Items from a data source
▬▬▬▬▬▬
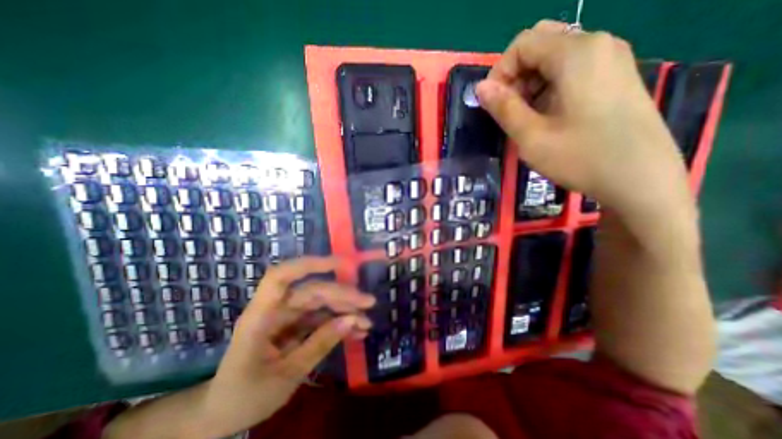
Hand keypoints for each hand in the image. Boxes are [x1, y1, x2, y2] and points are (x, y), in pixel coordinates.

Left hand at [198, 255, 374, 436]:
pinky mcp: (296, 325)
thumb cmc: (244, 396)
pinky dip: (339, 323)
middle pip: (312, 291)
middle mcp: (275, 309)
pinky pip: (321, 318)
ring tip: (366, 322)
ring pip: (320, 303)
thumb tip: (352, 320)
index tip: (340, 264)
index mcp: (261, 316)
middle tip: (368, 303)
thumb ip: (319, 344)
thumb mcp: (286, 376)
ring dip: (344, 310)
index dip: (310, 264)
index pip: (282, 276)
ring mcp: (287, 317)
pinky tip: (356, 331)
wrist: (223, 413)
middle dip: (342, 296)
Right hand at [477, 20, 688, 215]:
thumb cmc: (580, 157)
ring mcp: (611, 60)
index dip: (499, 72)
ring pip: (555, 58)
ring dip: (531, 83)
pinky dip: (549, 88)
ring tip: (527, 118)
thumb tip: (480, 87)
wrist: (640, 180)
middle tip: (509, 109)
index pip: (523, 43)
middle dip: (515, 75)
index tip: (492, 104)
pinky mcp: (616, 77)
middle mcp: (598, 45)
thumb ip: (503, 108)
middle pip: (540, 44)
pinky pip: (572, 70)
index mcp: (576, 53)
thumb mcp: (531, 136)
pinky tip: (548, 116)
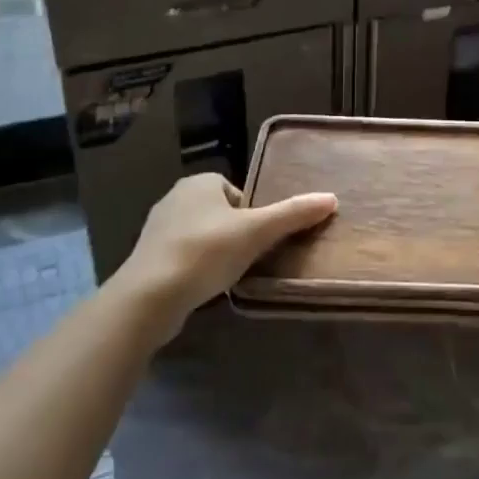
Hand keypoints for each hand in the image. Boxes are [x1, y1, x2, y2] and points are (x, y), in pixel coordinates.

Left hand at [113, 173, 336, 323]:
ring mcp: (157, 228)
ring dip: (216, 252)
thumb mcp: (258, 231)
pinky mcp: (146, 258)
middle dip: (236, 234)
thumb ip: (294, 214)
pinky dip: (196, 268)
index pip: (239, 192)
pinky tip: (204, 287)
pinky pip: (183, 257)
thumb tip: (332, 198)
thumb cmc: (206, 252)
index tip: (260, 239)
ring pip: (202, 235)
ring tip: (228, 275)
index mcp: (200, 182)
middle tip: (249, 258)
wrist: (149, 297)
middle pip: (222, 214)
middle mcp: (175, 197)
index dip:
▬▬▬▬▬▬
■ EXERCISE OBJECTIVE
Set down the records above exactly as written, beginning with the first line and ending with the line that contains "pinky tip: (548, 116)", and do not include pictures.

■ THE ANSWER
Hand keypoints for each hand in the image. Boxes are [x1, y1, x2, y2] and points are (x, y), in pixel coordinates.

Left hand at [198, 255, 374, 436]:
pinky mcp: (296, 325)
thumb cmc: (244, 396)
pinky dip: (339, 323)
middle pip: (312, 291)
middle mcp: (275, 309)
pinky pip: (321, 318)
ring tip: (366, 322)
ring pip: (320, 303)
thumb tip: (352, 320)
index tip: (340, 264)
index mcp: (261, 316)
middle tip: (368, 303)
thumb ip: (319, 344)
thumb mcp: (286, 376)
ring dip: (344, 310)
index dip: (310, 264)
index pip: (282, 276)
ring mcp: (287, 317)
pinky tip: (356, 331)
wrist: (223, 413)
middle dip: (342, 296)
Right hand at [477, 20, 688, 215]:
thumb cmc: (580, 157)
ring mcp: (611, 60)
index dip: (499, 72)
ring pip: (555, 58)
ring dip: (531, 83)
pinky dip: (549, 88)
ring tip: (527, 118)
thumb tip: (480, 87)
wrist: (640, 180)
middle tip: (509, 109)
index pip: (523, 43)
middle dip: (515, 75)
index tip: (492, 104)
pinky mcp: (616, 77)
middle mcp: (598, 45)
thumb ip: (503, 108)
middle pip: (540, 44)
pinky pip: (572, 70)
index mcp: (576, 53)
thumb mcp: (531, 136)
pinky tip: (548, 116)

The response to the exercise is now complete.